Existem romances que são banquetes. No caso de "Poeta Chileno", de Alejandro Zambra, o banquete, além de amplo, no sentido de riqueza literária, é literal.
Pois são inúmeras as menções a comidas e bebidas típicas do Chile, país espremido entre a cordilheira dos Andes e o oceano Pacífico. Menções que vão muito além do pisco sour. Os poetas de lá são, afinal, "bons de copo e especialistas nos altos e baixos do amor", na ótima tradução de Miguel Del Castillo.
A peculiaridade geográfica parece ter marcado a identidade de seus habitantes, que têm um pendor raro para a poesia, como demonstra Zambra, detetive selvagem. Talvez porque estejam suspensos entre o mar profundo e as alturas nevadas.
Até os nomes das comidas, no livro, soam poéticos: chirimoyas alegres, dobladitas, porotos granados, piures, cochayuyos, chacareros. No campo das libações e seus ramos, há a palavra hachazo, machadada ou ressaca.

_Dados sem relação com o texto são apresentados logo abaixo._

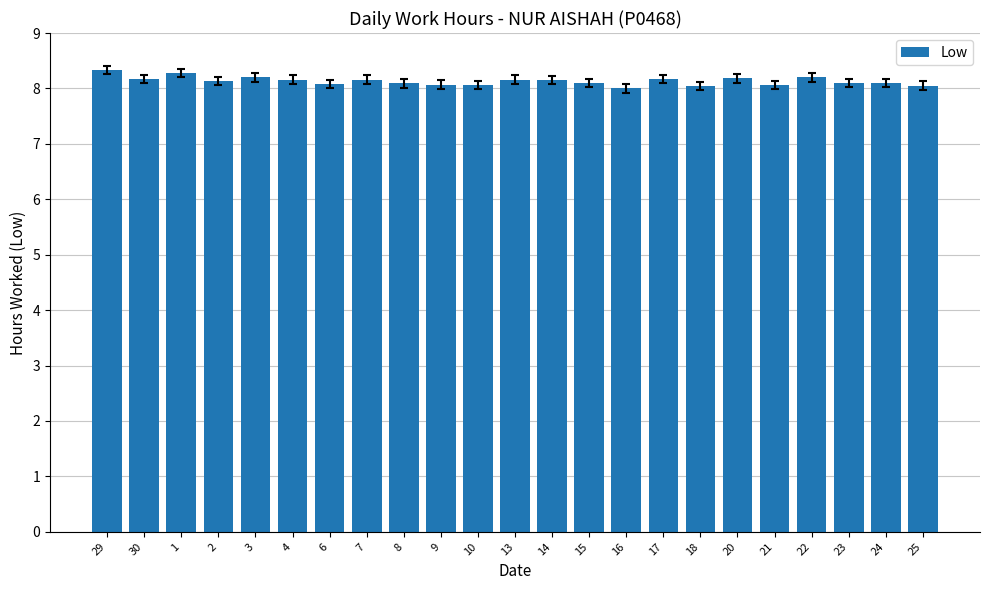

What value does the data have at 1?

8.3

Para o pequeno Vicente, as livrarias são "zoológicos de escritores". Outro personagem brada que o Chile ganhou duas Copas do Mundo de poesia, referindo-se aos Nobel recebidos por Pablo Neruda e Gabriela Mistral.
A simpatia de Zambra, no entanto, está com o antipoeta Nicanor Parra. Ele faz ponta numa cena divertidíssima, assim como sua irmã, Violeta Parra, maior cantautora da América Latina. Num clique, aparecem tomando vino navegado, vinho quente com casca de laranja, cravo e canela.
O desfile de poetas e leituras é contínuo e entusiasmado. Vai de Enrique Lihn a Idea Vilariño, de Emily Dickinson a Gonzalo Millán, com alguns acenos para grupos pop dos anos 1980, como Los Prisoneiros e Los Bunkers. Fica a vontade de conhecer tudo.
Versos, aqui e ali, surgem como temperos ou molduras para cenas de encontros e desencontros, sexo e paternidade. Também para a própria discussão sobre ler e escrever. "(...) as palavras doem, vibram, curam, consolam, repercutem, permanecem."
A sombra de Pinochet se insinua e algumas manifestações políticas e identitárias aparecem de fundo. O autor e os personagens principais são progressistas com naturalidade desarmada.
A ironia é gentil, a melancolia é resignada e o humor é criativo. Dão o tom. O ritmo, sem sobressaltos estilísticos, segue no mesmo passo da vida.
Logo nas primeiras páginas, o poeta e professor de literatura Gonzalo vai a um motel, "espelunca sórdida que fedia a incenso", com a namorada, Carla. O cardápio oferece dois coquetéis do país. Embriagados um pelo outro, dispensam os drinques.
Mas o registro pisca. Um deles é o pichuncho, basicamente pisco com vermute doce, que pode ter variações, com o acréscimo de angostura ou vermute branco, além de xarope de açúcar.
O outro é o piscola, mais popular. O nome entrega: pisco com coca-cola. Poderia chamar Chile libre. Mais adiante, quando Carla viaja com amigas para "pensar na relação", aparece a fanschop, refrigerante de laranja e cerveja.
As bebidas, explicadas em notas pelo editor Emílio Fraia, espelham as situações. Num momento de confusão emocional, a jornalista Pru alterna goles de sopa quente com "tragos longos de cola de mono", mistura gelada, que leva pisco, leite, açúcar, café e canela.
Fiquemos com o bom pichuncho. E com a poesia, essa "vaga capacidade de asas", tão "irracionalmente relevante".
Pichuncho
Ingredientes
- 60 ml de pisco
- 25 ml de vermute doce
- 15 ml de vermute branco
Passo a passo
Bata os ingredientes com gelo e sirva numa taça martini ou num copo old-fashioned com gelo. Finalize com uma casca de laranja.